» **Provided passage**
# # # # #
Of the many small but great delights in life, writing a review where you’re not quite sure what you’re going to say is well worth its place on the list.
As such, writing this review of Raymond E Feist’s Prince of the Blood promises to be a joy.
Note – while I am generally sticking to small spoilers for this particular book when I can, it is a sequel to The Riftwar Saga trilogy and as such, will give some big spoilers there.
Let’s start with the premise. The good guys won the Riftwar but there is a next generation. Borric and Erland are the oldest sons of the Prince of Krondor, a pair of spoilt hellions with little patience for their royal duties or appreciation of why they matter. When their father sends them off to Great Kesh to act as ambassadors for the Empress’ jubilee, they treat it as somewhere between a lark and an inconvenience, even after an assassination attempt.
But then things go really south when Borric is lost in the desert – presumed dead but captured by slavers – and the young princes have to grow up double time.
Prince of the Blood is fascinating on several levels and I think I’m going to have to break this review up into non-spoilery and spoilery chunks to do it justice, but let’s start with a non-spoilery appreciation of the book for now which I can boil down to:
It’s decent enough.
Prince of the Blood is a competently done fantasy thriller with a number of fun riffs and ideas that help elevate it past the shaky moments. The shakiest come in the opening quarter as Feist sets up the scenario with some logic that is best sped right past, although I think there’s a few others here and there where either the logic or the prose bring me up short. I would love to give your more details but right now, only the impression really remains.
What does it do well?
It makes me turn pages. That is its biggest signal gift. The prose stands back and the events come quick and furious.
There’s a pleasing contrast between Borric’s and Erland’s plot lines. Erland lives in luxury but is assailed by grief over the loss of his brother; he is shown great respect, but that comes with expectations and a certain level of fear. Great Kesh could eat the Kingdom quite easily if it was willing to put up with the broken teeth it would acquire in the process. Borric gets to see society from the underside and yet his experience feels quite a lot less alien, possibly because of the amount of times he spends dodging threats to his life. Not getting killed is truly the lingua franca of adventure novels.
The different experiences create a well balanced novel too. One arc is social exploration and intrigue, one is more action based. It is smart storytelling.
Prince of the Blood is not a book I’m rushing out to tell people about. It’s not that good. But if someone asks for a book rec that sounds like this story, I’d have little hesitation in making it.
That said, I think most of its value lies in thinking about its place in time, space, and Feist’s works, so let’s take another pic break…
There is a certain image a lot of people have in mind when it comes to 80s fantasy. Virtuous people go on quests to fight objective evil. Non-human races abound. The world is very Caucasian, the groups very male, the morals very mom, god, and apple pie.
Feist’s books are part of why that image exists. His first trilogy, The Riftwar Saga, is that in spades. That is not to dismiss characters like Carline and Katala, or the importance of the Tsurani, or the at times mercenary ethics or Amos Trask or Jimmy the Hand, along with the antihero Guy du Bas-Tyra. All of these things matter, but they are accent notes that do not change the main thrust of the image.
# # # # #
» **Short problem 1**
Answer these questions from the review:
(a) Whose sons are Borric and Erland?
(b) What occasion are the princes sent to Great Kesh for?
(c) Which trilogy is Prince of the Blood a sequel to?
» **Short problem 2**
Rewrite the part of the review that opens with the words containing "That said, I" and closes with "and apple pie.", swapping "quests" for "journeys".

» **Source excerpt**
# # # # #
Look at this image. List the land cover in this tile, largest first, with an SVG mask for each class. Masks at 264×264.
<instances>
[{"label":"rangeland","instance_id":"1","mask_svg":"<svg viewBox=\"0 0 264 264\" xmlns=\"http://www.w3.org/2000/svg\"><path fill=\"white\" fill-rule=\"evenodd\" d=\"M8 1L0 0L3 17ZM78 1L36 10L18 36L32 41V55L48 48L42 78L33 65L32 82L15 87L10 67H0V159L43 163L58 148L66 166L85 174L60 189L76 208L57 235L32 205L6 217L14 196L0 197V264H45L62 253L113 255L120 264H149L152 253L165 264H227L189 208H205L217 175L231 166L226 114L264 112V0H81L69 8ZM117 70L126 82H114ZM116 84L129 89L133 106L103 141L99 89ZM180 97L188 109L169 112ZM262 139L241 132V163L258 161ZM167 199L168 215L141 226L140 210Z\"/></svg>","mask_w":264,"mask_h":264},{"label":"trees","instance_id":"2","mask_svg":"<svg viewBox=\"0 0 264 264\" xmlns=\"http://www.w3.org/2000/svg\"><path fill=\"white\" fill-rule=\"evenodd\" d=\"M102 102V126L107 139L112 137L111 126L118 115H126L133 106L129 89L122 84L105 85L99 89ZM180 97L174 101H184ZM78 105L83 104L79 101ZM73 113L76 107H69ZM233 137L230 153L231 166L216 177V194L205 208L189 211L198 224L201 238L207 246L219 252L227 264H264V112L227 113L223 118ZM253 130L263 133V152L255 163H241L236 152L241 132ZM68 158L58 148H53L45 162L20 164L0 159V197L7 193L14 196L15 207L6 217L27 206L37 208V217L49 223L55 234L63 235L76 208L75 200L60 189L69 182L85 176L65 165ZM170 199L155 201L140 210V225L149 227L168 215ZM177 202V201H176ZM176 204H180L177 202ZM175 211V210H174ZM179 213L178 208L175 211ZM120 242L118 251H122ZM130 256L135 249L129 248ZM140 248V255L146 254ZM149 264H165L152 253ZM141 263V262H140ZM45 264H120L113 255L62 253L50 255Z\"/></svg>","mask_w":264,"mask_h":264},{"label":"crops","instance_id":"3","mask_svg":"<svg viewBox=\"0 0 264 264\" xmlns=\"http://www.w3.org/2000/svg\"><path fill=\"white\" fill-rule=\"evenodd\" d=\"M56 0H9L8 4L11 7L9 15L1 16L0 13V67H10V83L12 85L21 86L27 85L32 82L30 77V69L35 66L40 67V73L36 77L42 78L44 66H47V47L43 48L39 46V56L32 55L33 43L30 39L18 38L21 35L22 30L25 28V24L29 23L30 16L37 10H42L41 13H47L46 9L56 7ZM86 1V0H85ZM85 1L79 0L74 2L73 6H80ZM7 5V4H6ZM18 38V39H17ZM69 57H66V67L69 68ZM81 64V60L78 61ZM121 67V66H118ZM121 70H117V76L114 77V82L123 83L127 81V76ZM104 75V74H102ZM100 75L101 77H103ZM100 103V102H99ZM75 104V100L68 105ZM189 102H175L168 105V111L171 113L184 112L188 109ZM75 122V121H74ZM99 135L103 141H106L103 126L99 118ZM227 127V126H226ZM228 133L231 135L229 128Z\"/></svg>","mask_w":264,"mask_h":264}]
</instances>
# # # # #
» **Full output 1**
(a) They are the oldest sons of the Prince of Krondor.
(b) They are sent to act as ambassadors for the Empress' jubilee.
(c) It is a sequel to The Riftwar Saga trilogy.

» **Full output 2**
That said, I think most of its value lies in thinking about its place in time, space, and Feist’s works, so let’s take another pic break…
There is a certain image a lot of people have in mind when it comes to 80s fantasy. Virtuous people go on journeys to fight objective evil. Non-human races abound. The world is very Caucasian, the groups very male, the morals very mom, god, and apple pie.